If you lack the zinc in the body, you often catch infections, you have no appetite, you are tired, you have trouble concentrating, your hair falls out and your nails break. Most of us have too little zinc – it’s in products that we eat too rarely and in small quantities.
Zinc, although there are only traces of it in the body (1.5-2.2 g), plays an important role.
-It’s part of approx. 80 enzymes.
-Thanks to it, we can taste and smell.
– It protects us against colds, flu, conjunctivitis, mycosis and other infections. It strengthens the body’s immunity and helps relieve the symptoms of autoimmune diseases (e.g. rheumatoid arthritis).

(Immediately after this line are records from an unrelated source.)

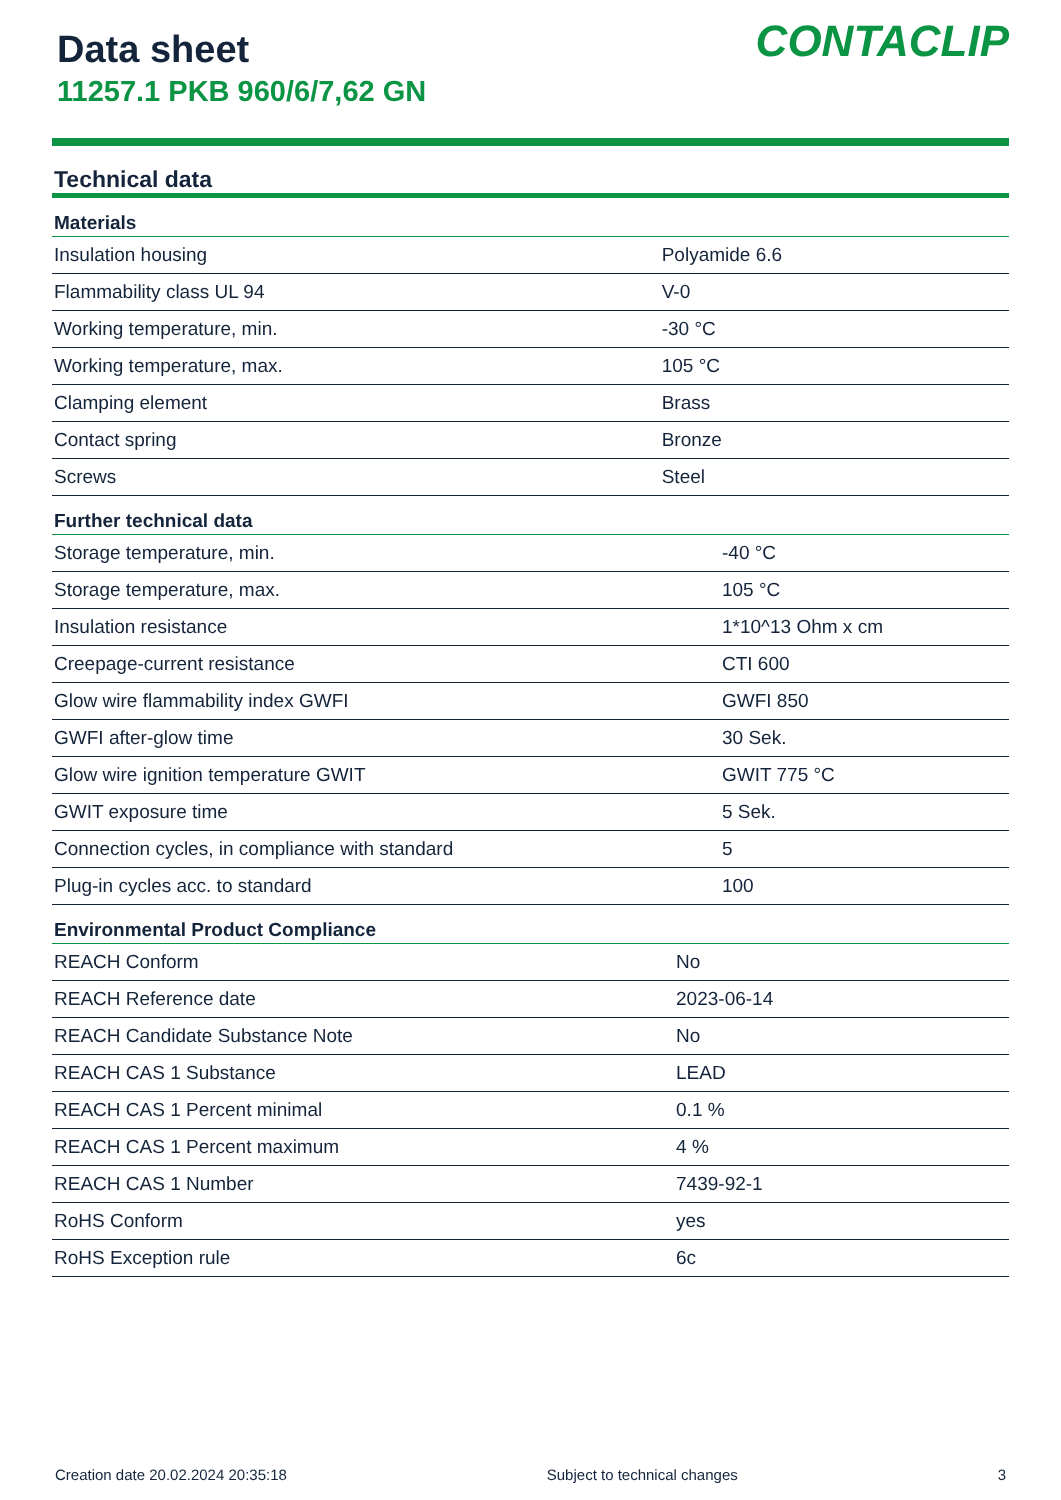Data sheet
11257.1 PKB 960/6/7,62 GN
CONTACLIP
Technical data
| Materials | |
| --- | --- |
| Insulation housing | Polyamide 6.6 |
| Flammability class UL 94 | V-0 |
| Working temperature, min. | -30 °C |
| Working temperature, max. | 105 °C |
| Clamping element | Brass |
| Contact spring | Bronze |
| Screws | Steel |
| Further technical data | |
| --- | --- |
| Storage temperature, min. | -40 °C |
| Storage temperature, max. | 105 °C |
| Insulation resistance | 1*10^13 Ohm x cm |
| Creepage-current resistance | CTI 600 |
| Glow wire flammability index GWFI | GWFI 850 |
| GWFI after-glow time | 30 Sek. |
| Glow wire ignition temperature GWIT | GWIT 775 °C |
| GWIT exposure time | 5 Sek. |
| Connection cycles, in compliance with standard | 5 |
| Plug-in cycles acc. to standard | 100 |
| Environmental Product Compliance | |
| --- | --- |
| REACH Conform | No |
| REACH Reference date | 2023-06-14 |
| REACH Candidate Substance Note | No |
| REACH CAS 1 Substance | LEAD |
| REACH CAS 1 Percent minimal | 0.1 % |
| REACH CAS 1 Percent maximum | 4 % |
| REACH CAS 1 Number | 7439-92-1 |
| RoHS Conform | yes |
| RoHS Exception rule | 6c |
Creation date 20.02.2024 20:35:18 Subject to technical changes 3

– It protects the macula of the eye against degeneration and reduces the feeling of ringing in the ears.
It has a beneficial effect on fertility, regulates menstruation, and counteracts prostate diseases.
– Relieves symptoms of osteoporosis, haemorrhoids, intestinal inflammation, and peptic ulcer disease.
– Protects cells from the damaging effects of free radicals.
– It accelerates wound healing, soothes skin irritations. It’s effective in the treatment of juvenile and rosacea acne, burns, pimples and psoriasis.
Zinc and taste disorders
People with this ailment may have a metallic taste in their mouths, do not feel the taste at all or feel it stronger than they should. Patients were administered zinc or placebo (in the second group) for some time. People who took zinc showed less symptoms of taste disorders and generally functioned better. The group also had fewer depressive symptoms – perhaps also because the subjects could eat more and take much more pleasure from eating.
Who may lack zinc?
Most of us have too little zinc – it’s in products that we eat rarely and in small quantities. In addition, its absorption is difficult. The biggest enemies of zinc are alcohol, sugar, bran (they have a lot of fibre), products enriched in copper and iron. People suffering from gastrointestinal diseases, alcoholism, orthodox vegetarians and macrobiotic persons, people on a slimming diet, people who eat a lot of sweets, pregnant women and sportsmen (due to the greater demand) are at risk of this deficiency.
Excess zinc in the body: symptoms
The quantities of zinc that are usually found in food do not lead to excessive consumption. The effects of long-term intake of large doses of zinc from supplements include lowering the body’s immune response, reducing HDL-cholesterol levels and worsening the condition of copper nutrition. Acute symptoms of zinc poisoning include stomach pains, nausea, loss of appetite, diarrhea and headaches.
Zinc deficiency in the body: symptoms
Lack of appetite, dry mouth, skin diseases and decreased libido – that’s how zinc deficiencies can manifest. The lack of this element is also demonstrated by the
susceptibility to viral and bacterial infections, loss of taste and smell, deterioration of memory, fatigue and reduction of tolerance to alcohol. It’s believed that zinc deficiency may be an important contributor to the development of Alzheimer’s disease.